Sunday 21 July 2013

Pendulum

  Life, I am quickly discovering, is like a swinging pendulum, balancing from one extreme to the next. At the moment I've been so busy working, it's almost like my own thoughts disappear and I can't really be myself when I'm there. Then when I arrive home - shoom - all my thoughts gathered, waving at me on my doorstep. Hey Pops! Remember us?! Let's think about all that stuff you've been ignoring all day! As a result, days seem to be dragging endlessly. It's felt like Sunday for about 4 days to me now, every time I check what day it is - oop, it's still Sunday!

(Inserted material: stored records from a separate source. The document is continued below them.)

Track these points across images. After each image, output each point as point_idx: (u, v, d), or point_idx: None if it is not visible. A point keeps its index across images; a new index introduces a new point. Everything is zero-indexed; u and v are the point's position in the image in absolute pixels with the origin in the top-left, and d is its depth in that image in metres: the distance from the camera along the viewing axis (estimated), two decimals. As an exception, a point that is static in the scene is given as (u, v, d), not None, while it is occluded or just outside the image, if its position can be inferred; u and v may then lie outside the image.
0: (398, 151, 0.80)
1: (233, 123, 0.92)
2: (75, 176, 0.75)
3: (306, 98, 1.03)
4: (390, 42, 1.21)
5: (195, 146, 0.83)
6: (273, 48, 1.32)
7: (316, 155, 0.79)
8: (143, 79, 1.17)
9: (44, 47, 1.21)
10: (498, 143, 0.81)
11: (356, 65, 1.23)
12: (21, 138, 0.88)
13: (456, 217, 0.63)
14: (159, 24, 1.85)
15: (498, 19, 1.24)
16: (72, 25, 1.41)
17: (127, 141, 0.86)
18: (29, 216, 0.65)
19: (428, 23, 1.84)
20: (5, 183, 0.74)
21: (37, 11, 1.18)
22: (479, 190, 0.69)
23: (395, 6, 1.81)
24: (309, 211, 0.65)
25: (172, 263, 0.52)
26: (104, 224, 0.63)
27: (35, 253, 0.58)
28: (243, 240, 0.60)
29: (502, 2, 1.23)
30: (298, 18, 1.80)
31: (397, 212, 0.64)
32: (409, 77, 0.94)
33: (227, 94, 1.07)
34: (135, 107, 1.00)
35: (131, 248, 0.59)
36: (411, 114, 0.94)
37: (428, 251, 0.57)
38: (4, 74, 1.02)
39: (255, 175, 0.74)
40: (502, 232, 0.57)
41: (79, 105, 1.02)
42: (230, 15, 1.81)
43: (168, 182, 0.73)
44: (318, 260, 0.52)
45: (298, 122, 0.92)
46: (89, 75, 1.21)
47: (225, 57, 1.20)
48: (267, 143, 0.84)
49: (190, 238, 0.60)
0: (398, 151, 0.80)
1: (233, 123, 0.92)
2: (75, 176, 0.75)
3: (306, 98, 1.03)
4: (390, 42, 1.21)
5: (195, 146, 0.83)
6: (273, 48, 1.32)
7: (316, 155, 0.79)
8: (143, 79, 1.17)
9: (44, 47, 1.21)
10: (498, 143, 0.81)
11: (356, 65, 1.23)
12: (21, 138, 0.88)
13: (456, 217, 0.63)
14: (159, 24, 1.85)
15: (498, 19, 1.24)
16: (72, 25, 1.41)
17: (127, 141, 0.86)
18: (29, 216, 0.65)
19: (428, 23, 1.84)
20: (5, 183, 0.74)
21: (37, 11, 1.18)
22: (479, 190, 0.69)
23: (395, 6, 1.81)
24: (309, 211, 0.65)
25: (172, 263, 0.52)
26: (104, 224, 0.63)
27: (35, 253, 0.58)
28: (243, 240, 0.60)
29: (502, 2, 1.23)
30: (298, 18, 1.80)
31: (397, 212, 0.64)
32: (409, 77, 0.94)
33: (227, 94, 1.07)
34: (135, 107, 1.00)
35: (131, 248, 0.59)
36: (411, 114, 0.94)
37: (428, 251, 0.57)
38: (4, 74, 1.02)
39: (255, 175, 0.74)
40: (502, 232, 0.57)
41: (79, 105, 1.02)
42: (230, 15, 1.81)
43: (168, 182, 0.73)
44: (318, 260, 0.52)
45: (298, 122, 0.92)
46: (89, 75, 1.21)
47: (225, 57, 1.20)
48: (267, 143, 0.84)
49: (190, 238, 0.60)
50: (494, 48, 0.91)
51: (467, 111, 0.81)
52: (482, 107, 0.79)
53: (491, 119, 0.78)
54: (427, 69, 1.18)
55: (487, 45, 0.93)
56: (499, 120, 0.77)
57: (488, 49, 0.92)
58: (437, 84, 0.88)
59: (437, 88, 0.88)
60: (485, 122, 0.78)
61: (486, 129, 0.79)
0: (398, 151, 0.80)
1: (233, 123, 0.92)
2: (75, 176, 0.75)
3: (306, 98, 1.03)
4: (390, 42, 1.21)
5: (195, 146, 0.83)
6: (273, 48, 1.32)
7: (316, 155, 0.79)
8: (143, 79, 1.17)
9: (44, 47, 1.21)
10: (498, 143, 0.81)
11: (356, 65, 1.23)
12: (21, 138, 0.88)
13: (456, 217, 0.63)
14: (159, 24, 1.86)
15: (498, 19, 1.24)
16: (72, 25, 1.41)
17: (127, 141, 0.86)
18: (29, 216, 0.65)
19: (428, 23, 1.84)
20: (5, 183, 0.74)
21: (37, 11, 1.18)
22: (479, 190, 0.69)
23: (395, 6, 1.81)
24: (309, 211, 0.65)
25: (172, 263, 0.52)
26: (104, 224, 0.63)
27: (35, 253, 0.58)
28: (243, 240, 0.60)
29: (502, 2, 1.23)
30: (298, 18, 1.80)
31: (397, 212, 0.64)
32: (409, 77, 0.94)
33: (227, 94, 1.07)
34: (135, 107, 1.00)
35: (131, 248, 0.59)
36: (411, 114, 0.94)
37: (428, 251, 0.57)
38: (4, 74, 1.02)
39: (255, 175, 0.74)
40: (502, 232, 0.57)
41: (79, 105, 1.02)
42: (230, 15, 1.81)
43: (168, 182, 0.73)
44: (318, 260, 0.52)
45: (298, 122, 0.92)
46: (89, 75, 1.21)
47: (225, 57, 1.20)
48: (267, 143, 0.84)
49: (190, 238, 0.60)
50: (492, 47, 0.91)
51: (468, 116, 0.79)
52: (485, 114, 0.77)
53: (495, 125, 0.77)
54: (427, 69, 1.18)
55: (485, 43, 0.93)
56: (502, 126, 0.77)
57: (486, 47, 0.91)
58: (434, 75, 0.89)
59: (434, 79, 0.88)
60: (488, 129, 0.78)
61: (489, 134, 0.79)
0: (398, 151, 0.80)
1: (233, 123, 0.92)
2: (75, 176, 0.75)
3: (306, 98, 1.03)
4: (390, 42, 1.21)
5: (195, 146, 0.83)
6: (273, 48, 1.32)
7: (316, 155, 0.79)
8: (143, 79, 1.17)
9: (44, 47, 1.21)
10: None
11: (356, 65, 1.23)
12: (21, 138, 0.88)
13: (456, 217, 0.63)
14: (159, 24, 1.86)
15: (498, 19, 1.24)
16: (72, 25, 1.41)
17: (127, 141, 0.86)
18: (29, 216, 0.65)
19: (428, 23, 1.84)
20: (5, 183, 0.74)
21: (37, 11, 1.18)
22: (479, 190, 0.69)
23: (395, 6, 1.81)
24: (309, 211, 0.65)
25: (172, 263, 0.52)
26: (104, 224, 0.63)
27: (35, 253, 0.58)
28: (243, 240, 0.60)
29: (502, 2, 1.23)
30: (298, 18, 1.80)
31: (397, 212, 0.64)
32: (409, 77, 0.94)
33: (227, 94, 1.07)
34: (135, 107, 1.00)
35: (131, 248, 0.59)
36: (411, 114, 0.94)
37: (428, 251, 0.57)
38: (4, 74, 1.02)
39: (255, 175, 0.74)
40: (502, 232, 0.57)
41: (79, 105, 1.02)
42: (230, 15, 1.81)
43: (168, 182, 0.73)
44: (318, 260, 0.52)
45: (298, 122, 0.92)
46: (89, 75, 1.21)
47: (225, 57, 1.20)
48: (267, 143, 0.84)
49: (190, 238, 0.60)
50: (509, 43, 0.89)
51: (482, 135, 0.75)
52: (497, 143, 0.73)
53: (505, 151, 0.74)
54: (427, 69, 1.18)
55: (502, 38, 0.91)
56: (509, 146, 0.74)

  So I get to this point of annoyance, at the positivity buzz. I wouldn't say I'm particularly negative, or positive. I think I swing between the two. Sometimes, optimism and appreciation isn't the right force and it isn't what you need to help you feel better. Kind of like that emotion you get when you're furious and someone tells you to: "Calm down." I've been following Motivational Tweets or something on Twitter, and they posted this the other night when I was in an atrocious mood:



  On a good day, one can look at this and think, yes, jolly good, fuck you life and so forth. But on a bad day, being reminded that others have risen above their desire to just sit and be miserable just makes you bloody well miserable. More so than you were before you saw the photo. A strange thing indeed. I'm all for motivation, but I find that if I'm given it at a point where I am vulnerable or not capable of processing it productively, there's just no point. Come back and try again later.